** What needs to be done **
Write out, word for word, the part of the listing below that opens with the line containing "left elbow: (923, 607, -14)" and closes with the line containing "left wrist: (1168, 540, -15)", keeping both of those lines and adding no others.

** Data for this task **
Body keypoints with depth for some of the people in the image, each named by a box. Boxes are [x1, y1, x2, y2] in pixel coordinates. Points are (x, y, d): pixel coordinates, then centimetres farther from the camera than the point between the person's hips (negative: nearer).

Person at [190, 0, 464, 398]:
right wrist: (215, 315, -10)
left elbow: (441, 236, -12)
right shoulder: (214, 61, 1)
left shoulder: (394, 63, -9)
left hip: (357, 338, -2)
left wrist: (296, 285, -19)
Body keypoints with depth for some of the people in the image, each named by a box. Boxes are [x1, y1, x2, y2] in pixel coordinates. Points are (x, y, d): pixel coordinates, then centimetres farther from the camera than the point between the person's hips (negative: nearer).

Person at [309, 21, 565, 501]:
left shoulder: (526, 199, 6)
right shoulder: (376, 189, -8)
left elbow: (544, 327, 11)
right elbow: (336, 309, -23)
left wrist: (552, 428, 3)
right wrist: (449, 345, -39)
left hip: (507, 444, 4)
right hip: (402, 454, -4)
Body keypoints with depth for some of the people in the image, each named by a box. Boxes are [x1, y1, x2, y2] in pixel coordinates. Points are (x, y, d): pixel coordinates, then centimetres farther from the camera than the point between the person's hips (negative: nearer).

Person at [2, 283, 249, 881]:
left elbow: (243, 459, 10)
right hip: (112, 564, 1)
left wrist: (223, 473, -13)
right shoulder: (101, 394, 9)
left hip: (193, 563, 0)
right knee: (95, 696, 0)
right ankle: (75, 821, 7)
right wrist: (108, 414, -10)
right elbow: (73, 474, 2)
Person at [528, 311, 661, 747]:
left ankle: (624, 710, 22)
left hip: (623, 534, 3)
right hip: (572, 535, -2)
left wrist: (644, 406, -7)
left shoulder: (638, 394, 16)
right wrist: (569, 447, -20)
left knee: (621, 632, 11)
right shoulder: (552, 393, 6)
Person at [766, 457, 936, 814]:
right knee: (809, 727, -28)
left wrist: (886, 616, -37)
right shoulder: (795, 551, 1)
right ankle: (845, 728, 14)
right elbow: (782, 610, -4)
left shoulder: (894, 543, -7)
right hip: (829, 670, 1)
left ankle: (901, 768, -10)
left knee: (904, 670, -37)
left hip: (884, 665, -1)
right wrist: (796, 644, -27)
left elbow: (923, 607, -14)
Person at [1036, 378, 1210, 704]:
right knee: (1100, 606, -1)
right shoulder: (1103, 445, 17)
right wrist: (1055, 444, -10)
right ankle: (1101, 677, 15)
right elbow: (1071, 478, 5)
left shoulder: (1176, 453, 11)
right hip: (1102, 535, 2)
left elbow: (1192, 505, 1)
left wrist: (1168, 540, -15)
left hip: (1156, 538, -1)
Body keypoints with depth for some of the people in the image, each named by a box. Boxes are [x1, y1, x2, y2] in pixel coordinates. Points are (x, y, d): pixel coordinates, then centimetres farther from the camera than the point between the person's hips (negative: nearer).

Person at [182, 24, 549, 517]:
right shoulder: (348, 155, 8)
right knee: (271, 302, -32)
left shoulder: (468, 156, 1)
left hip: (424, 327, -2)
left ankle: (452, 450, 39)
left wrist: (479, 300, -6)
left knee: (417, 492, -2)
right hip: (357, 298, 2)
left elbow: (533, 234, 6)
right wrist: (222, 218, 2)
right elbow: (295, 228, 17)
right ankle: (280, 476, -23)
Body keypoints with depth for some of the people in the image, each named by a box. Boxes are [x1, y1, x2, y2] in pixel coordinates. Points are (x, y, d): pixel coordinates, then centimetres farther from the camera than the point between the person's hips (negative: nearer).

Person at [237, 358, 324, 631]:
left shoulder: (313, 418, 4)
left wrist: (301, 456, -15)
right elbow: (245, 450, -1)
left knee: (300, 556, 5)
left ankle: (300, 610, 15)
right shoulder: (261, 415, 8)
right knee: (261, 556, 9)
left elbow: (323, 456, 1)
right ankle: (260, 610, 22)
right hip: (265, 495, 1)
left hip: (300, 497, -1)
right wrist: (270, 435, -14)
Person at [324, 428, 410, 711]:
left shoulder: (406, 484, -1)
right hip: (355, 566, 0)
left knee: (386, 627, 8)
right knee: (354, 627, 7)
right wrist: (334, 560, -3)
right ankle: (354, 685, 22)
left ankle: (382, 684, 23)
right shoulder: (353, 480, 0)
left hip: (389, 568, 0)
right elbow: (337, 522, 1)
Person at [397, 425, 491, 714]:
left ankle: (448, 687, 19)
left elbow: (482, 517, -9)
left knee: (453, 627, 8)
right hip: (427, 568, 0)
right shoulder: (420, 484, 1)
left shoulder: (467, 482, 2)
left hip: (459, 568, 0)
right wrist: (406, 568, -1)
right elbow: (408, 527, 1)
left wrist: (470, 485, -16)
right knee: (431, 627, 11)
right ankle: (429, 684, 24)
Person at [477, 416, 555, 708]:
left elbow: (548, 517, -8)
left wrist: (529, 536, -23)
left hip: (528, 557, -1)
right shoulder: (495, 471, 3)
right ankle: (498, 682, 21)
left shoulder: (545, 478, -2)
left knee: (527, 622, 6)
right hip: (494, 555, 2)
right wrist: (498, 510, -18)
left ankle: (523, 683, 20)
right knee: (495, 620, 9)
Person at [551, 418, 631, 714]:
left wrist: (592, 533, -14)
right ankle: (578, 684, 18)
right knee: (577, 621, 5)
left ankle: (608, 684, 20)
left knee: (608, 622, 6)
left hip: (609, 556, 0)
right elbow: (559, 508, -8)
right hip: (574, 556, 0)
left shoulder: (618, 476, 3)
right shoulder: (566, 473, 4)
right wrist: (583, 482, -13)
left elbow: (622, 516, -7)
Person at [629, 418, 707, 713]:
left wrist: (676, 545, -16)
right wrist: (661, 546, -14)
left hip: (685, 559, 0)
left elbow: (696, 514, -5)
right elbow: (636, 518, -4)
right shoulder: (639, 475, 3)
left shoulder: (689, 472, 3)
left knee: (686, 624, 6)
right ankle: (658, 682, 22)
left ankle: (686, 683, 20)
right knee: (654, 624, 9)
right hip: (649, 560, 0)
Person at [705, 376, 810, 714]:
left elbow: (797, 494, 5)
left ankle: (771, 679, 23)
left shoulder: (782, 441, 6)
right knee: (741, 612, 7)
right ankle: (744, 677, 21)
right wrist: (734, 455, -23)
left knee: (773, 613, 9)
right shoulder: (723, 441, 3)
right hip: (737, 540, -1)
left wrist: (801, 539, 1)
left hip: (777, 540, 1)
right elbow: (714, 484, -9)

** Response for this exercise **
left elbow: (923, 607, -14)
Person at [1036, 378, 1210, 704]:
right knee: (1100, 606, -1)
right shoulder: (1103, 445, 17)
right wrist: (1055, 444, -10)
right ankle: (1101, 677, 15)
right elbow: (1071, 478, 5)
left shoulder: (1176, 453, 11)
right hip: (1102, 535, 2)
left elbow: (1192, 505, 1)
left wrist: (1168, 540, -15)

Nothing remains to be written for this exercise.